## Passage provided

'''

# Rare Richtofen video clip



## nuuumannn (Dec 7, 2017)

Hi Guys, I got sent a link to this; a fascinating clip of Richtofen taking off and flying a Fokker Triplane. The date of the clip is 3 September 1917. Watching the clip, there are a few things that stand out; note the aiercraft serial Fok FI 102 - this was Richtofen's first Triplane he flew and he scored two victories in it, the second at the end of the footage, where you'll see the airman he shot down and an enthusiastic Antony Fokker guesturing with his hands. The British airman was Lt Algernon Bird of 46 Sqn flying Sopwith Pup B1795 and he was Richtofen's 61st victory. Enjoy the clip.

ULTRA-RARE footage of the most famous fighter pilot ever

Watch on youtube here: 
_View: https://www.youtube.com/watch?v=XIiuyijwKRs_

Reactions: Bacon Bacon:
1 | Like Like:
3 | Like List reactions


----------



## fubar57 (Dec 7, 2017)

Very cool Grant. Was the Goering at the 3:06 mark?


----------



## T Bolt (Dec 7, 2017)

Great video. I didn't know any film of Richthofen existed. It makes him much more real than the old B/W photos do.


fubar57 said:


> Very cool Grant. Was the Goering at the 3:06 mark?


It does kind of look like him doesn't it


----------



## nuuumannn (Dec 7, 2017)

Yep, think it is, Geo. Someone with better knowledge could name all those guys.


----------



## Wurger (Dec 8, 2017)




----------



## soulezoo (Dec 8, 2017)

Wow. Incredible!


----------



## Crimea_River (Dec 8, 2017)

Nice find.


----------



## mikewint (Dec 8, 2017)

That is indeed a fantastic find. That "flying suit" was amazing to see. At 3:06 paused it and stepped through and it's hard to say but it does look like him and the uniform looks correct. The end is also amazing, the "good old boys" flying club except when I'm trying to kill you...

'''

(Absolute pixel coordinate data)

'''

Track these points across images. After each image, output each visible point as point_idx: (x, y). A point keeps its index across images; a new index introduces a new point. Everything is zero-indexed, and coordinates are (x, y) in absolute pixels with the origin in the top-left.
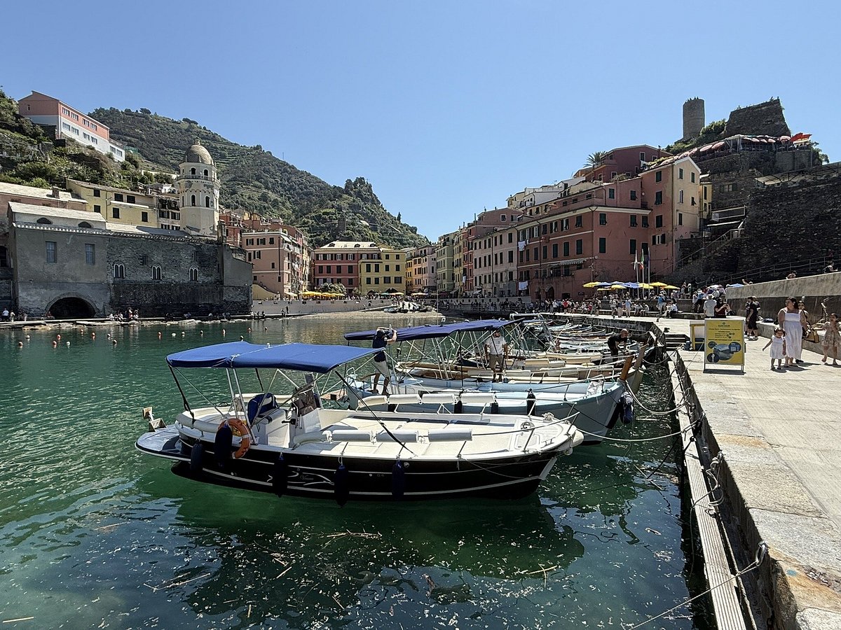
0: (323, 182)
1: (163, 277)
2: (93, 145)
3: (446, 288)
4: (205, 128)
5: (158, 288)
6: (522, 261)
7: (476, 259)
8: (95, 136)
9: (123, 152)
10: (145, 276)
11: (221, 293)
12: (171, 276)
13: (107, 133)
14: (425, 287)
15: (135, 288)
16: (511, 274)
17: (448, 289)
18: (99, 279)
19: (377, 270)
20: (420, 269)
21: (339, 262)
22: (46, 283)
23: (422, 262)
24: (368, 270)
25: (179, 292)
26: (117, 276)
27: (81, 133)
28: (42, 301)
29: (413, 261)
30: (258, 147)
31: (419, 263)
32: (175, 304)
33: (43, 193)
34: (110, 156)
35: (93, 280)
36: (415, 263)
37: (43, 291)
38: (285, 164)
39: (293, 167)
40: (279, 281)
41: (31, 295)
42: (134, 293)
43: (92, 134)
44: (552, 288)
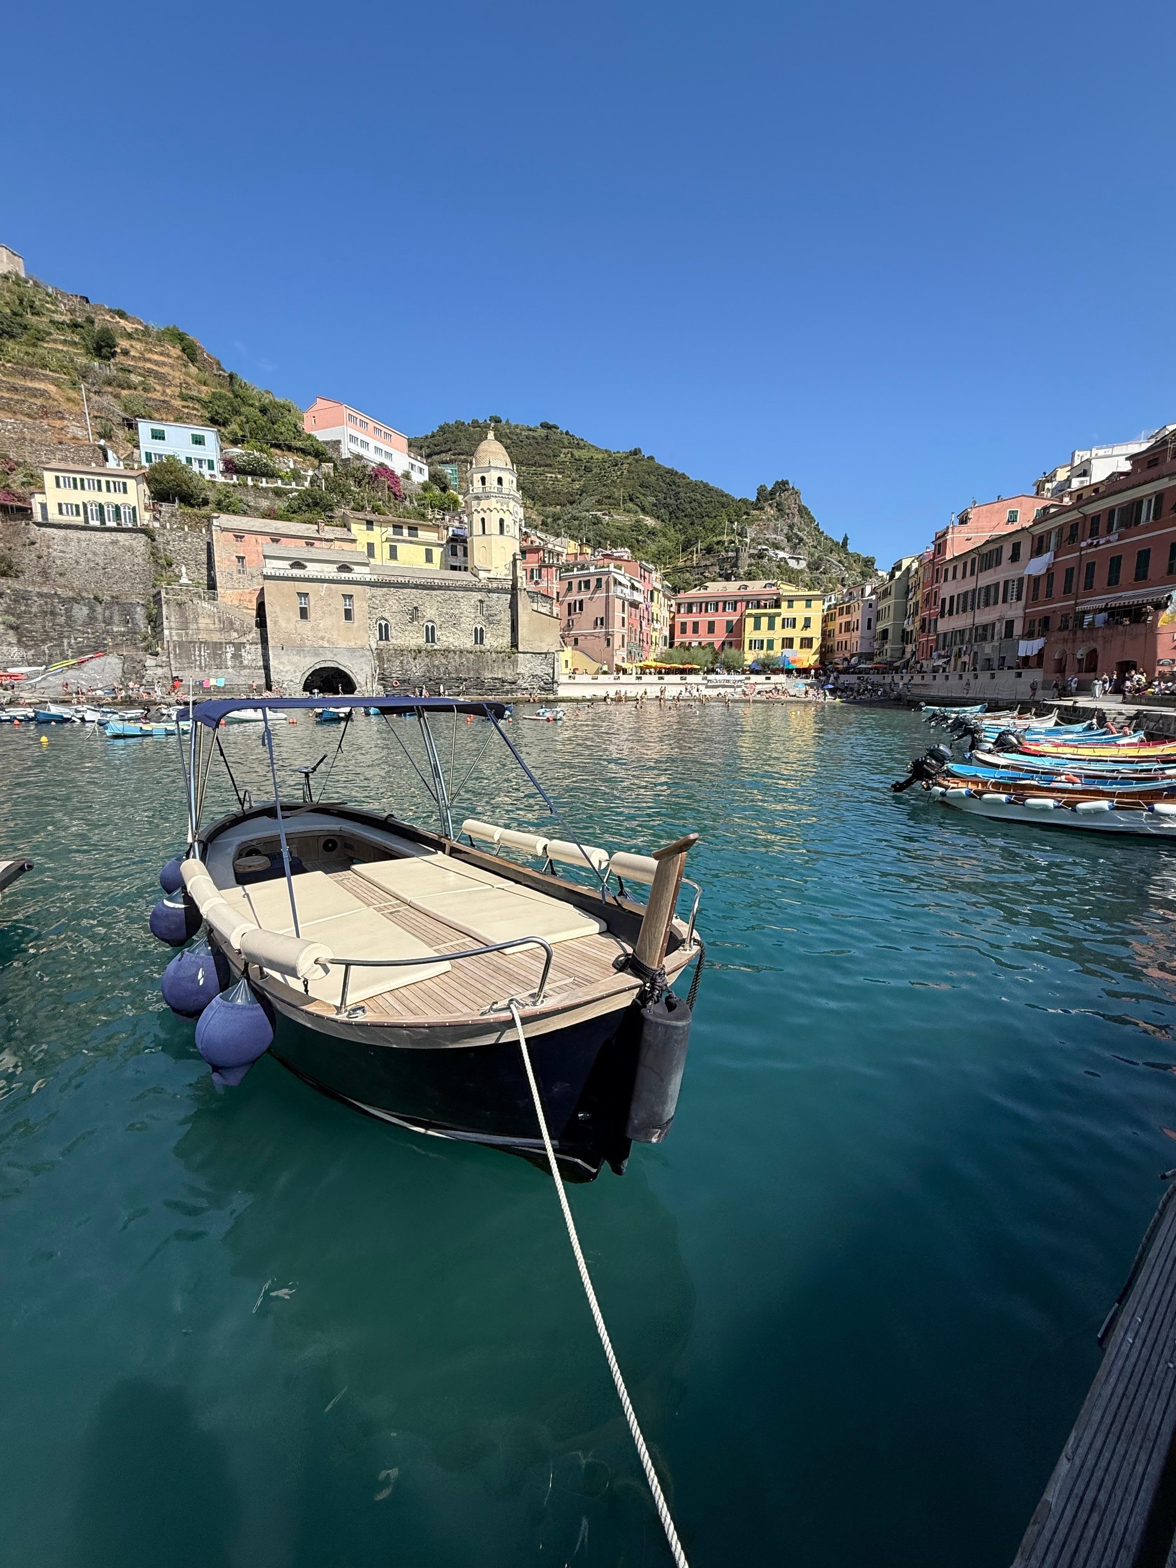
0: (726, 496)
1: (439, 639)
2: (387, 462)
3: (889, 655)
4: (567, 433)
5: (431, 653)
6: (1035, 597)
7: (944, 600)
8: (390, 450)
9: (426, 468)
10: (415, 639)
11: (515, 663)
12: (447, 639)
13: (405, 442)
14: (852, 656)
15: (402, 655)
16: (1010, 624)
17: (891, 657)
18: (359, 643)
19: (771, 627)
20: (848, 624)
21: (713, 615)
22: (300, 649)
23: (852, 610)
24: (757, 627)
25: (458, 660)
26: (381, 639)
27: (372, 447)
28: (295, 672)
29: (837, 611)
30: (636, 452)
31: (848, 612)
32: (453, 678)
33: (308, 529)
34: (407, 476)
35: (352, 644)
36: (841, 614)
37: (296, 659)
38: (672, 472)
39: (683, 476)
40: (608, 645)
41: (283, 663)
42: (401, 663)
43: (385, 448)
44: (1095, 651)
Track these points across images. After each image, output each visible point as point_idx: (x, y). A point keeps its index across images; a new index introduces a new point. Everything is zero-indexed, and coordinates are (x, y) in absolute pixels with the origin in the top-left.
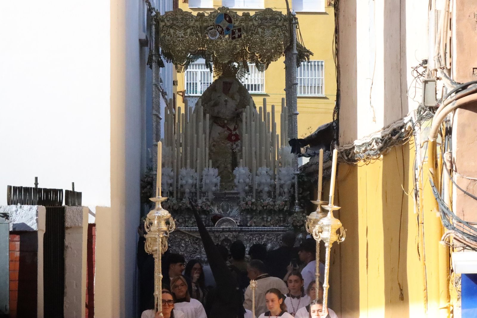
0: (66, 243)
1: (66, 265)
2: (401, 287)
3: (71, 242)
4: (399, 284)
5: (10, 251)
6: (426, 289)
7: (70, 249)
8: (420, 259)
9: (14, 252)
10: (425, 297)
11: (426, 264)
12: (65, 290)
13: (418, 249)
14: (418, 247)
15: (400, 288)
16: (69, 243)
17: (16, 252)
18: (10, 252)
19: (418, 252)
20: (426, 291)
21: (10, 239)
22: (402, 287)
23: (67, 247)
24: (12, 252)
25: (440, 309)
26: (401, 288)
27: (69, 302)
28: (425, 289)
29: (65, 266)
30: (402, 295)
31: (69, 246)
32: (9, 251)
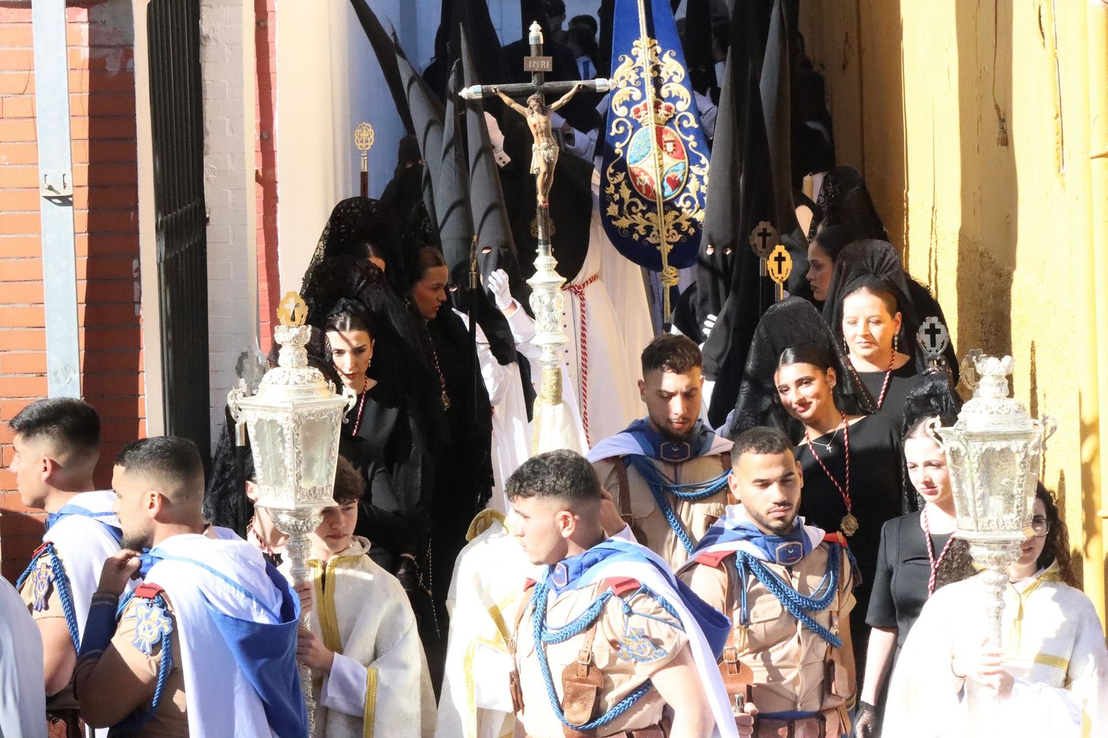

'''

## Directions
- A) Answer these questions about the thread on the rare Richtofen video clip:
(i) What date does the opening post give for the clip?
(ii) Which squadron was Lt Algernon Bird flying with?
(iii) According to T Bolt, how does the film make Richthofen seem compared with the old B/W photos?
- B) Write the next post in the thread on the rare Richtofen video clip, following mikewint's reply.

## Numbered responses
- A)
(i) 3 September 1917
(ii) 46 Sqn
(iii) Much more real

- B)
Reactions: Like Like:
1 | Like List reactions


----------



## buffnut453 (Dec 8, 2017)

Hmmm...5 squirts into each cylinder to prime the engine, just like my chainsaw!

Also, anyone else think the chap on the left at the end of the clip, the one wearing the long raincoat, looks like Zilly from "Stop the Pigeon"?






Great video clip, though! Thanks for sharing!

Reactions: Funny Funny:
2 | Like List reactions


----------



## parsifal (Dec 8, 2017)

Fantastic!


----------



## Gnomey (Dec 8, 2017)

Great video!


----------



## nuuumannn (Dec 8, 2017)

buffnut453 said:


> looks like Zilly from "Stop the Pigeon"?



Wasn't he modelled off Antony Fokker?!

Just looking at that clip again, the clip with Goering in it, (from 3.05) the guy with the part in his hair _looks_ like Rudolf Berthold, although he doesn't have a moustache, while the guy with the closely shaven head to the right is definitely Lothar von Richthofen.


----------



## Graeme (Dec 8, 2017)

nuuumannn said:


> The British airman was Lt Algernon Bird of 46 Sqn flying Sopwith Pup B1795 and he was Richtofen's 61st victory.



Algernon is conversing, smiling - but looks extremely uncomfortable.
Some googling and I found a bit more on the man. He was unimpressed with the Baron...

Lt Algernon Bird - von Richthofen's 61st opponent - The war in the air - Great War Forum


----------



## nuuumannn (Dec 9, 2017)

Good stuff there, Graeme. It's no surprise that Bird didn't like Richtofen; from the info you provided, Bird didn't like the way he was treated like a trophy. In warfare, that is what he was, though and I'm sure it would have got the ire of many men.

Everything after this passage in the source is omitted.